Stuyvesant responded in kind, with an unusually long legal analysis of the situation, suggesting that he, too, saw the matter as a showdown between two competing views of the law. He called on his own ancient authorities, including biblical ones, which reveal his views of governance: “Thou shalt not revile the gods, nor Curse the ruler of thy people” (Exod. 22:28); “curse not the king, no not even in thy thought” (Eccles. 10:20); “Be subject unto the higher powers” (Rom. 13:1). Finally, military man that he was, he called on the Articles of War: “To utter words tending to mutiny and rebellion demands capital punishment.” Technically, after all, the Dutch Republic was still at war with Spain, and Manhattan was an outpost of that war. As much to make an example for the colonists to note as to enforce the law as he saw it, he expressed his view that Cornelis Melyn, as avowed leader of a treasonous party, be put to death, while Jochem Kuyter should be banished and his property confiscated. Melyn expressed his intention to appeal the sentence in Holland, and Stuyvesant (as quoted by Van der Donck) shot back with black wit: “People may think of appealing during my time—should any one do so, I would have him made a foot shorter, pack the pieces off to Holland and let him appeal in that way.”

Nevertheless, at the urging of his council, Stuyvesant amended the sentences of both men to banishment from the colony—effectively giving them an opportunity to appeal—and ordered them to depart by the first available ship.

A remarkable number of vectors then came to bear on a single object: the ship
Princess Amelia,
600 tons, ringed with thirty-eight guns, riding at anchor out in the harbor, her hull neatly packed with 200,000 pounds of red dyewood she had picked up in Curaçao. It was the same ship that had brought Stuyvesant here; she was now ready for her return to Amsterdam. Her commander, a twenty-eight-year-old named Jan Claesen Bol, was, like John Farret, one of Stuyvesant's admirers: during his three-month layover on Manhattan, he had sat on Stuyvesant's council, overseeing the matter of Kieft v. Melyn and Kuyter. By mid-September, additional cargo—about 14,000 beaver pelts—had been stowed away, and she was ready for passengers.
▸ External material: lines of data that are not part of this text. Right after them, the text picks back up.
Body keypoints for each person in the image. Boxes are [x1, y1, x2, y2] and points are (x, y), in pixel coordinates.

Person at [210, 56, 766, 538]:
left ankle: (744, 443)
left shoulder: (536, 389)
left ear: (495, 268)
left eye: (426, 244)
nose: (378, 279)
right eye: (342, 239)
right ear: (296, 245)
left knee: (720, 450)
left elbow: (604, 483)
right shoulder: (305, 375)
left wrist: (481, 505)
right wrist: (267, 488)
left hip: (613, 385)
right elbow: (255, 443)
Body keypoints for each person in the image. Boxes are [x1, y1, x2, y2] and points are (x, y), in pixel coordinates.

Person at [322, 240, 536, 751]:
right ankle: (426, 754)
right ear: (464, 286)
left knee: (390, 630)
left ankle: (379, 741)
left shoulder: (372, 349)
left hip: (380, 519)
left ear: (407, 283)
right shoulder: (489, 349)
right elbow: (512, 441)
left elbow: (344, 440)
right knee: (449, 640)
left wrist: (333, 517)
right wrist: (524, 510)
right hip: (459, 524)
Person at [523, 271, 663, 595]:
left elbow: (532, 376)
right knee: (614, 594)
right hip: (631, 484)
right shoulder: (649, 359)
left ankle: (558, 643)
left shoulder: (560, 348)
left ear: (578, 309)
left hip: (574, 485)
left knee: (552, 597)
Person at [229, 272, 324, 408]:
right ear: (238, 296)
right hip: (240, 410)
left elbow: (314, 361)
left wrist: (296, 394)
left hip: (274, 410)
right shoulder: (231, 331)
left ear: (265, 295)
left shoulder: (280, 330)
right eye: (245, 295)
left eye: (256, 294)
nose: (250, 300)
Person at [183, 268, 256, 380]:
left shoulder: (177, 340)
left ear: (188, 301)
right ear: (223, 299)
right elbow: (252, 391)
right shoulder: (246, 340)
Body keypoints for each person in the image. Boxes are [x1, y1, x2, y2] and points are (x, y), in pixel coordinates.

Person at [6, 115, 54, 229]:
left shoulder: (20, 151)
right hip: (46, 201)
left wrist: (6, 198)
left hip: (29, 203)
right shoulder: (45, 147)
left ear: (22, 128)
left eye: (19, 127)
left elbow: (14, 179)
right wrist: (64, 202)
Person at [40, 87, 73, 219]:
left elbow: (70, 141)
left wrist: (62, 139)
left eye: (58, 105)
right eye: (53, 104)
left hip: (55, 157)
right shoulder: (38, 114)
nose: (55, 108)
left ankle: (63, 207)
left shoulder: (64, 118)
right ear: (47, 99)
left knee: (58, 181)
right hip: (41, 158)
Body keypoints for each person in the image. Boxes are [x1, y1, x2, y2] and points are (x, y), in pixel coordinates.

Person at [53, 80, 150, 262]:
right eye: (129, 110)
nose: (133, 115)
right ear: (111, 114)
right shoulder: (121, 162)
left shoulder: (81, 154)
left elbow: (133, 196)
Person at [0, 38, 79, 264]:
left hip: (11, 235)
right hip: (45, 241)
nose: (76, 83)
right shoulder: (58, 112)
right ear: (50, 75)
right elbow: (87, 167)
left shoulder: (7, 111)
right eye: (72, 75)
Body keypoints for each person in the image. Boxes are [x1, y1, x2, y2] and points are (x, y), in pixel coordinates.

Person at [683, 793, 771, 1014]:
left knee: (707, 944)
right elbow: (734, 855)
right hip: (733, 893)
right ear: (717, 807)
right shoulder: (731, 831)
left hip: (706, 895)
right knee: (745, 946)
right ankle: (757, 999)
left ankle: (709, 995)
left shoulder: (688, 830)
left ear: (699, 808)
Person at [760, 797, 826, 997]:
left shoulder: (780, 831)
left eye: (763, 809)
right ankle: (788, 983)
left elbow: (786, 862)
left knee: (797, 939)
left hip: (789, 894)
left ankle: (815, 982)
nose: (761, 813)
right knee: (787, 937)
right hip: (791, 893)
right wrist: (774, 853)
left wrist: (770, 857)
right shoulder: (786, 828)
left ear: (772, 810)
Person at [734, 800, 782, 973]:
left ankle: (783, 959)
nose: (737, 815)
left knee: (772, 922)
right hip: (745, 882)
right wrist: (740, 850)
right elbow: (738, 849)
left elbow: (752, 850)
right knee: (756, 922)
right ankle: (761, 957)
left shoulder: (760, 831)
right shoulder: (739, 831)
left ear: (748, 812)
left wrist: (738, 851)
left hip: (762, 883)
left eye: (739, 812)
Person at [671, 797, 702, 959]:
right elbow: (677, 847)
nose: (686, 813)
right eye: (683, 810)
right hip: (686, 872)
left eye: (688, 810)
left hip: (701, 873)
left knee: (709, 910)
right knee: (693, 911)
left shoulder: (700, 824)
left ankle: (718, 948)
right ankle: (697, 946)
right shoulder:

And so they came: Kieft, eager—now that he had, in Stuyvesant, a powerful ally—to return home and defend himself, to clear his name and see his accusers punished; Kuyter and Melyn, armed with sheafs of documents, ready to appeal Stuyvesant's verdict before the States General in The Hague; the Rev. Everardus Bogardus, with whom Kieft had also tangled. And a good many of the lost contingent of soldiers who had bounced from Brazil to Curaçao to Manhattan, raggedly and repeatedly crossing Stuyvesant's path, were on board as well, the director having ordered them home in hopes of finally getting them off his back.